[[ Data for processing open ]]

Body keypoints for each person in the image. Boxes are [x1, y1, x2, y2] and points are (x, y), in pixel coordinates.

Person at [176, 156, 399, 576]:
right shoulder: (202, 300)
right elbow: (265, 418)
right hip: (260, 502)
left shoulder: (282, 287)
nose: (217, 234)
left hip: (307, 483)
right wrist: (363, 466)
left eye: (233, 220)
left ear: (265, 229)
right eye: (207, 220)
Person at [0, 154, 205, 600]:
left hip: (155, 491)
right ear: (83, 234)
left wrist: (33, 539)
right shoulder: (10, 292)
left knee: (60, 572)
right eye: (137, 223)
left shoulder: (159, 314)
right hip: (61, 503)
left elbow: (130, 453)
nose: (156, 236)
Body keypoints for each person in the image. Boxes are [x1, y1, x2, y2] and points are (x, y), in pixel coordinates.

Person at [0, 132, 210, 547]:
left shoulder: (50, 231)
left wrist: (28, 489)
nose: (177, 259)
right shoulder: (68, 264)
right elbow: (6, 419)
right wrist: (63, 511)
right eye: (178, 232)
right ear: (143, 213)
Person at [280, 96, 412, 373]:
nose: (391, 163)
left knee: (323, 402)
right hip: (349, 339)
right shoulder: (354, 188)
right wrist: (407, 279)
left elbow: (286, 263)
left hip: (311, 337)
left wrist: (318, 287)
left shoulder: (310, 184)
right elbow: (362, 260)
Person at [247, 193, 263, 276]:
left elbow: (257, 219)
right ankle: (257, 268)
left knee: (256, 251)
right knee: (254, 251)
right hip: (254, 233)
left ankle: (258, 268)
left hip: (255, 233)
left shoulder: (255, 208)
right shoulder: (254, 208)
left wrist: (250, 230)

[[ Data for processing closed ]]

▶ **Exercise**: Only the lines from the one containing "right eye: (178, 232)" through the last line of the records are to be set down, exactly as they appear.

▶ **Answer box**:
right eye: (178, 232)
right ear: (143, 213)
Person at [280, 96, 412, 373]:
nose: (391, 163)
left knee: (323, 402)
right hip: (349, 339)
right shoulder: (354, 188)
right wrist: (407, 279)
left elbow: (286, 263)
left hip: (311, 337)
left wrist: (318, 287)
left shoulder: (310, 184)
right elbow: (362, 260)
Person at [247, 193, 263, 276]:
left elbow: (257, 219)
right ankle: (257, 268)
left knee: (256, 251)
right knee: (254, 251)
right hip: (254, 233)
left ankle: (258, 268)
left hip: (255, 233)
left shoulder: (255, 208)
right shoulder: (254, 208)
left wrist: (250, 230)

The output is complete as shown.